King Pepy II and Ankhnesmerira (2240 BC, Saqqara) Pepy II came to the throne perhaps as early as age five, and this calcite statuette shows him as a child on the lap of his mother. Since he was very young when his father died and he became king, his mother, Queen Ankhnes-meryre II, ruled Egypt on his behalf. The queen is the larger figure, yet Pepy II is a miniature adult, because he has to be shown as king, and so he’s wearing the royal headdress and the royal kilt. He is on her lap, and she has her left hand around his back and her right hand on his legs; he is touching her hand, a personal touch. It is designed like two separate statues: the figures look in different directions, and Pepy has his own base to hold his little feet and keep them from dangling on the ground.Notably, his mother has the image of the falcon god Horus (?) directly on the back of her head, the first instance of such an intimate connection between Horus and the royalty. (Brooklyn Museum)
Wooden statue of Tjeti (2300 BC, Saqqara) The figure is finely carved from a dark wood, originally painted and attached to a base of a different wood. The bodily form is carved with exceptional skill, including the muscular structure beneath the skin. Inlaid eyes are maid of limestone and obsidian set in copper surrounds. These sort of statues were frequent provided as tomb statues for persons of rank in the Old Kingdom. Metropolitan
First Intermediate Era: Pre-Unification
The women wear long wigs with straight lappets, the men full shoulder-length wigs. All faces have large features crammed into a tiny face with a minimum of interior modeling. Brows are straight, eyes enormous and heavily outlined, inner acanthi marked despite the small scale, noses prominent with a profile continuous with the forehead, and lips shown as two strips fitting into a triangular groove between nose and chin. Ears are set low, their outer rim represented as a simple oval loop. Men and women wear bead collars, and the mean wear a short kilt with a triangular fold in front.

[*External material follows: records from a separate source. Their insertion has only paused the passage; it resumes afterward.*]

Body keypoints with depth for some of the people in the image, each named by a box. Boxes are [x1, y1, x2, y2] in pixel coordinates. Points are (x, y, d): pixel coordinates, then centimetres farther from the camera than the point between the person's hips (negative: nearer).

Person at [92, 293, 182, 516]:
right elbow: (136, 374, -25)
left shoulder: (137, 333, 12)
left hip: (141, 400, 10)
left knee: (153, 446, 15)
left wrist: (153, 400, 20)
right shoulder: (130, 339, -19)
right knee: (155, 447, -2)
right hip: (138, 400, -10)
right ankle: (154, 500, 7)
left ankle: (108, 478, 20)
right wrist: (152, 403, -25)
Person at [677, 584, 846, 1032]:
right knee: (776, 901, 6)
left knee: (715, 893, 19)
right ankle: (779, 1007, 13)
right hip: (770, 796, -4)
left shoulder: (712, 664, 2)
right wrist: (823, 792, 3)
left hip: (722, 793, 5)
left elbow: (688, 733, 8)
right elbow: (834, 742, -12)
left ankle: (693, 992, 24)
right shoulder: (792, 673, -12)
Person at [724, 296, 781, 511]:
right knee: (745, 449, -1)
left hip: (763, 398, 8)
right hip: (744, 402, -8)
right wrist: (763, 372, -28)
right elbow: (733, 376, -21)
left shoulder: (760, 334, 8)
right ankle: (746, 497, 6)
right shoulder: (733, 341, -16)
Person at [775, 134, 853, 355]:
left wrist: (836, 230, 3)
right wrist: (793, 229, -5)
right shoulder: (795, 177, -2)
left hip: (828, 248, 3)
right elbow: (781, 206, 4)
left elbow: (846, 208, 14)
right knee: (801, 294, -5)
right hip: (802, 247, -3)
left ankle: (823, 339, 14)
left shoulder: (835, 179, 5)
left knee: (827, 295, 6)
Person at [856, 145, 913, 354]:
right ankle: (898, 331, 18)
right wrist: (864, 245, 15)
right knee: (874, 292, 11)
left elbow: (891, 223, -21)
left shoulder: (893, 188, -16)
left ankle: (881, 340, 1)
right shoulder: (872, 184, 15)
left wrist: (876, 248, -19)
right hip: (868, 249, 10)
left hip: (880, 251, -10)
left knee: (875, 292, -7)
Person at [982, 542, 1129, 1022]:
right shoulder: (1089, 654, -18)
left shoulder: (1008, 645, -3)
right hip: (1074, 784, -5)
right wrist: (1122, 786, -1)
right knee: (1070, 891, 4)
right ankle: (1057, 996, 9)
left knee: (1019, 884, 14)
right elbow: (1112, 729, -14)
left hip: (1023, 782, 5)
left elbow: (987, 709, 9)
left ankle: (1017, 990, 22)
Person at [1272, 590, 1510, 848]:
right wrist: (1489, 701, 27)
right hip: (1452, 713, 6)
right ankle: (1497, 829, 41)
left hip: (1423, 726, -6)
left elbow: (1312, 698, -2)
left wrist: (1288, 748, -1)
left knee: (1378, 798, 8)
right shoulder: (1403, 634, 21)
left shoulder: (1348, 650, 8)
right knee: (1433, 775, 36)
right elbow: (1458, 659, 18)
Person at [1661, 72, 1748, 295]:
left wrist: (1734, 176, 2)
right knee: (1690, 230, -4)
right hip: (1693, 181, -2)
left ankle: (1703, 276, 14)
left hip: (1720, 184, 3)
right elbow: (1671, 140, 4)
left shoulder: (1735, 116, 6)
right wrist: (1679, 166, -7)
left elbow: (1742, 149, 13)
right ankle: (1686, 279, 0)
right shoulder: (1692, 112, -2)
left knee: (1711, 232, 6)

First Intermediate Era: Post-Unification
Early Middle Kingdom
New wig with lines. During the Middle Kingdom around 1920 BC under the reign of Senwosret I etc the faces looked so wide with deep eyes but not bug eyes. Private statuary often showed the deceased seated and wrapped in a cloak with a serious expression and large than normal ears.
The elaborate cornice at the top began in the first intermediate period. Lunette arose fully in the middle kingdom.
First Intermediate Period stelae included floating figures providing offers directly to the deceased, sometimes bringing food directly to his mouth. Second Intermediate Period stelae were poorly carved and spaced as were First Intermediate Period stelae, but maintained registers and the inclusion of family members. Traits contraindicating the First Intermediate Period include: a lunette, since this became very popular in the Middle Kingdom; a pair of eyes in the lunette; a long wrapped kilt knot under the breast, which became popular in the late Middle Kingdom; and bag wigs.
Really high pinched waist. Other stuatues show mixing of characteristics. Archaizing period. Look for really pulled in waist since it's something you can depend on pretty well.